*** Opening Given passage ***

Executive Director John Thomas provides local data for Mass Live article on food insecurity

‘Right on the margins’

Even before the SNAP freeze, Mass. families were already going hungry

Photo by Natalia Aponte Reyes/La Colaborativa
People wait in a long, winding line to pick up food at La Colaborativa, a social services organization in Chelsea, on Nov. 1, 2025. (Photo by Natalia Aponte Reyes/La Colaborativa)

By Will Katcher | WKatcher@masslive.com

When Maria Guerrero was raising three kids on her own in Lynn, she visited a food pantry about once a month to make sure her family had enough to eat.

But it wasn’t until about three years ago — retired, living with her adult daughter, who has special needs, and facing the spiraling costs of everyday goods — that Guerrero registered for federal food assistance.

“You make $400 or $300 a week. You think you can buy food, pay rent, pay electricity, pay gas, pay all the bills in the house? You can’t afford it,” Guerrero, 77, a retired head cook, said earlier this month, clutching her cane as she sat beside her daughter and son at the Catholic Charities food pantry in Lynn.

The money Guerrero and her daughter get through the Supplemental Nutrition Assistance Program, or SNAP, the nation’s largest food aid program, only goes so far. Like many others, they turn to food pantries to fill the gaps.

But those critical safety nets are under mounting pressure.

Even before the sudden cutoff of SNAP benefits early this month, pantries were already stretched to their limits, more so than the public may understand.

The number of families struggling to find enough to eat spiked during the COVID-19 pandemic — and has remained persistently high ever since.

From the Berkshires to Cape Cod, Massachusetts’ network of independent food pantries was thrown into chaos at the beginning of November when the Trump administration paused SNAP assistance as the federal government shutdown dragged on.

Now entering the higher-demand holiday season, pantry directors wonder how long they may continue to see the lines that stretched around the block earlier this month.

*** Closing Given passage ***
*** Opening Available data ***

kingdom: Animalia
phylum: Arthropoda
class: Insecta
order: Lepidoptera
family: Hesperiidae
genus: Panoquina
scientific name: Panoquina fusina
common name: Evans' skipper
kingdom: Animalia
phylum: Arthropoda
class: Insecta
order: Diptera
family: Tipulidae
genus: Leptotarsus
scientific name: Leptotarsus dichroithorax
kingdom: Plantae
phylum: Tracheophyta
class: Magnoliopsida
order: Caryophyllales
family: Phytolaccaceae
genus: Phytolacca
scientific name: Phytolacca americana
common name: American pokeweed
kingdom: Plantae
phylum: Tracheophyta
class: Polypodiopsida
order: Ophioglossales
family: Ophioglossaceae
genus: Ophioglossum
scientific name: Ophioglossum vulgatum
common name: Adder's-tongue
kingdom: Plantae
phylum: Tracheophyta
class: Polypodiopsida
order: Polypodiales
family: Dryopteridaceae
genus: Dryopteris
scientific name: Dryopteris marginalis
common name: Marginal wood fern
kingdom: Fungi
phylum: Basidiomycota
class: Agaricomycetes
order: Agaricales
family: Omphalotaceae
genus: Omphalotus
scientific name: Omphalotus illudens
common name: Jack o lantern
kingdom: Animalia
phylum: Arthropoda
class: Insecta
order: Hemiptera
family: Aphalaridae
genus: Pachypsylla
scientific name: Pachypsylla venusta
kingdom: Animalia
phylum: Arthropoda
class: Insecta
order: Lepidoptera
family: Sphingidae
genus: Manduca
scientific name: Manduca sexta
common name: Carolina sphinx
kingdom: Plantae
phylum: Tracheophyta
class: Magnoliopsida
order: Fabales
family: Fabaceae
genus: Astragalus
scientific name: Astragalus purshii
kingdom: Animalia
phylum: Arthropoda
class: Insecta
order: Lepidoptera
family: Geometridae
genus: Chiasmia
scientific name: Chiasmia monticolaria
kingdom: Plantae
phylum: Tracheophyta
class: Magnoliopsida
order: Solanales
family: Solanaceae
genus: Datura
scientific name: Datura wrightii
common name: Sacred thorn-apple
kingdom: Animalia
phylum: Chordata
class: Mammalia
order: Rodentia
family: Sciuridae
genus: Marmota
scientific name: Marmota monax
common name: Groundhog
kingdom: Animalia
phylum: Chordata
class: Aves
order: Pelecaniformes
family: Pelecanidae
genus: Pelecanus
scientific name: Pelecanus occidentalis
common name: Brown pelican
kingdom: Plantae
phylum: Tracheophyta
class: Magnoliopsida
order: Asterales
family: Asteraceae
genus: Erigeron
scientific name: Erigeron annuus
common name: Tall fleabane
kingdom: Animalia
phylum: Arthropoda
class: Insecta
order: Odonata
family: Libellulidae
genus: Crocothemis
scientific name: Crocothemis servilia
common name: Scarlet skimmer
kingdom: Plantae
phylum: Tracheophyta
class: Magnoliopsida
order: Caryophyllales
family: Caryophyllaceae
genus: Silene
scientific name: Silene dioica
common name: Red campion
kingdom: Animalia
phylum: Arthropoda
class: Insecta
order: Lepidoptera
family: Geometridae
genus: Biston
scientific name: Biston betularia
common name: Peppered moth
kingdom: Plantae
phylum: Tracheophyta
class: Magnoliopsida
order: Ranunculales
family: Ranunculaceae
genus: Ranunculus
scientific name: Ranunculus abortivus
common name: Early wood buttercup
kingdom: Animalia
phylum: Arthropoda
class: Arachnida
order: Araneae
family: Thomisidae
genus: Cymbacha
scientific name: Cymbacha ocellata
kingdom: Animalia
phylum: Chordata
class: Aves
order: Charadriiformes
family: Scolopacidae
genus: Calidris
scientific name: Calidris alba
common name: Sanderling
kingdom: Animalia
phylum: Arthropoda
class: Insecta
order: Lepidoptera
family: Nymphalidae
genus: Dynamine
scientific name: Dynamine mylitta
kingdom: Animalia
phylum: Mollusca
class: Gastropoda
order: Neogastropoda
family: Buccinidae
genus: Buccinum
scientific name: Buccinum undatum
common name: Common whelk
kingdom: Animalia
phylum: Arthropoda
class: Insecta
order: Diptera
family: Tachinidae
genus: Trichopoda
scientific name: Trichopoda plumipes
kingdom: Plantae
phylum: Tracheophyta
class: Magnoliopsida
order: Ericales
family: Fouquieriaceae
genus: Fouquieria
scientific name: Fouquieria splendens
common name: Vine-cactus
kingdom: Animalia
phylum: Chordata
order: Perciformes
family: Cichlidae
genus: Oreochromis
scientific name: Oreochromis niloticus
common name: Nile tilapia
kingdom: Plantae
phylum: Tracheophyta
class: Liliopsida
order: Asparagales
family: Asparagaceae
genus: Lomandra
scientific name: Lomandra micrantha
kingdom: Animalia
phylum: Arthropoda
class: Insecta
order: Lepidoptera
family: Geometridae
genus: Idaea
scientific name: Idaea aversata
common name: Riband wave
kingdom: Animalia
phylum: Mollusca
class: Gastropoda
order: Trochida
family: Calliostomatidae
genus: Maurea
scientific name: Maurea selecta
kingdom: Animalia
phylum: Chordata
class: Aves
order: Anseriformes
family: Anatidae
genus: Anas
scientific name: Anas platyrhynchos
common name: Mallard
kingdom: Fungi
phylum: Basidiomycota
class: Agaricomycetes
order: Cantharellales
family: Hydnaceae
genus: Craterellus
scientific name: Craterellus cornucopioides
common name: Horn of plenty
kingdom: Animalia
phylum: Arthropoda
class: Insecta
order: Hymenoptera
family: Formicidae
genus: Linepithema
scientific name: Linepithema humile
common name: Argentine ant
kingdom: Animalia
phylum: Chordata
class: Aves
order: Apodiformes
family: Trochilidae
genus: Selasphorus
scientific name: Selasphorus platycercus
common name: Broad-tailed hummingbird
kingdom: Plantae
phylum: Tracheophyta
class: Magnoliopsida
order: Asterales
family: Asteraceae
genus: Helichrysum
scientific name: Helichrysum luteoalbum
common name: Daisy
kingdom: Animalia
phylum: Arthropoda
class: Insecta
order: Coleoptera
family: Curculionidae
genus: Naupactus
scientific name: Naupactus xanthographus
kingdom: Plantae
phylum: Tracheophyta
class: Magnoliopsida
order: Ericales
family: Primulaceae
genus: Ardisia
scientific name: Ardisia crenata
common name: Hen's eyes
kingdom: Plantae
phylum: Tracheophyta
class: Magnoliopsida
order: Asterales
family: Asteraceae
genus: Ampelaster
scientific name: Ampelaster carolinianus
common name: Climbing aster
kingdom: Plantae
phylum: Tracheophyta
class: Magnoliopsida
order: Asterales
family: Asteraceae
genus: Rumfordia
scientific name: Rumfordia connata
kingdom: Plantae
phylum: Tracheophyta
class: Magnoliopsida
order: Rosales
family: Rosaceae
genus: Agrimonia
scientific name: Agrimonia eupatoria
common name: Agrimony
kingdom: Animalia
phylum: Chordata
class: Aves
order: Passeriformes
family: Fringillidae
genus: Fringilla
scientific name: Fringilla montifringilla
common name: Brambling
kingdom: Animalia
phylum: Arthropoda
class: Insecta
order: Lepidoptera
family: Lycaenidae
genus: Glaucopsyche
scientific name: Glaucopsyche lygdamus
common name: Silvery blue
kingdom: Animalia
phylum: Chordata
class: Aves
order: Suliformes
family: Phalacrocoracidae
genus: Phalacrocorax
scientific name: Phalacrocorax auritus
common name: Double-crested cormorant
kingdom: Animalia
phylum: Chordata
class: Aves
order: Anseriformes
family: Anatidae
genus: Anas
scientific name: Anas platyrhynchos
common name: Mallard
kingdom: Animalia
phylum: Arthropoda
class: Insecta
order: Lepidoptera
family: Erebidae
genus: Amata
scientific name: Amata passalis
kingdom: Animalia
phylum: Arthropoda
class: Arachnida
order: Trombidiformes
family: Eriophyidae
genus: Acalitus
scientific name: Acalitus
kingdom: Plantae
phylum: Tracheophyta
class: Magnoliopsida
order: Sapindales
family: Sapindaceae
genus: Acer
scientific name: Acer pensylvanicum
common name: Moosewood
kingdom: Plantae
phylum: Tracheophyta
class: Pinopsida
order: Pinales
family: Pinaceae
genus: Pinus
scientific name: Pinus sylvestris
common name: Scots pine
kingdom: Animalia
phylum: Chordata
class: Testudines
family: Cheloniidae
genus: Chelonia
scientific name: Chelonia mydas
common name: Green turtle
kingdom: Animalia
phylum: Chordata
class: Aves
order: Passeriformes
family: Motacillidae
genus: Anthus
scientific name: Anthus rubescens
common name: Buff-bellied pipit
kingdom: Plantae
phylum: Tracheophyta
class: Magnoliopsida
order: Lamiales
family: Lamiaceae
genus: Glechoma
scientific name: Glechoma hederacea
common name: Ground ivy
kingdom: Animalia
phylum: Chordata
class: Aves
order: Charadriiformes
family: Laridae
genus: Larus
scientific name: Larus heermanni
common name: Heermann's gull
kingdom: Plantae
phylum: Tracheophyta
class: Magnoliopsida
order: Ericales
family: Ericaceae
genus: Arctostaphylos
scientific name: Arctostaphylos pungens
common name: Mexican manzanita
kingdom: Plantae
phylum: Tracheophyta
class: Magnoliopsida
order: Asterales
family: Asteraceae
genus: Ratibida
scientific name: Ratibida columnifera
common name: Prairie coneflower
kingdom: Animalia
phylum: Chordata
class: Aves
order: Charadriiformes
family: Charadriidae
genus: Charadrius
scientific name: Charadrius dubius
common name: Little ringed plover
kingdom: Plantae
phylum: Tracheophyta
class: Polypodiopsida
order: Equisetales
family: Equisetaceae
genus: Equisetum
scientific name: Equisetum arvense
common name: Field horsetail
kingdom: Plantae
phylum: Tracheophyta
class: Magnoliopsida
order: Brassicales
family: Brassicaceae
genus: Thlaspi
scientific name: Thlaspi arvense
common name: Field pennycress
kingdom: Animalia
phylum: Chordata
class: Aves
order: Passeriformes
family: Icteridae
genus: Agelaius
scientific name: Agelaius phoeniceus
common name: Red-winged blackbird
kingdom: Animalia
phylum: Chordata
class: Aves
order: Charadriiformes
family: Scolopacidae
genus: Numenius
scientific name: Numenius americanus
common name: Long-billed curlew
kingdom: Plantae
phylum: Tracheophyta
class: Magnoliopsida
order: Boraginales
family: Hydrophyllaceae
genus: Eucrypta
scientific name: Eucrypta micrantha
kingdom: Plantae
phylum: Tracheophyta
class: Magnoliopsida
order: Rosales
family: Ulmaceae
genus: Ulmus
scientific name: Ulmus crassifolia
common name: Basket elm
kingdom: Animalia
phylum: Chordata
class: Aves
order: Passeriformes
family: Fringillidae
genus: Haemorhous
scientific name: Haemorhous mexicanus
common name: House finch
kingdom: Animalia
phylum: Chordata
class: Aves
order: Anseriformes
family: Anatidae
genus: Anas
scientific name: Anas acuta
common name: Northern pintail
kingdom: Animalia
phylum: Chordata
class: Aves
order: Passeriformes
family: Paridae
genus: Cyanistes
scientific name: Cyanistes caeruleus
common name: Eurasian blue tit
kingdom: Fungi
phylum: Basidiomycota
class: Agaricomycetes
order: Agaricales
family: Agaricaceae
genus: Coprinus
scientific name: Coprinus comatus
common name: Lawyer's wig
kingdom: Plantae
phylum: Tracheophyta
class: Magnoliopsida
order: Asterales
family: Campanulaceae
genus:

*** Closing Available data ***

Your objective:
Answer these questions from the food insecurity article:
(a) How old is Maria Guerrero?
(b) In which city is La Colaborativa located?
(c) At what point did the Trump administration pause SNAP assistance?
The records are not needed here.

Written reply:
(a) 77
(b) Chelsea
(c) At the beginning of November, as the federal government shutdown dragged on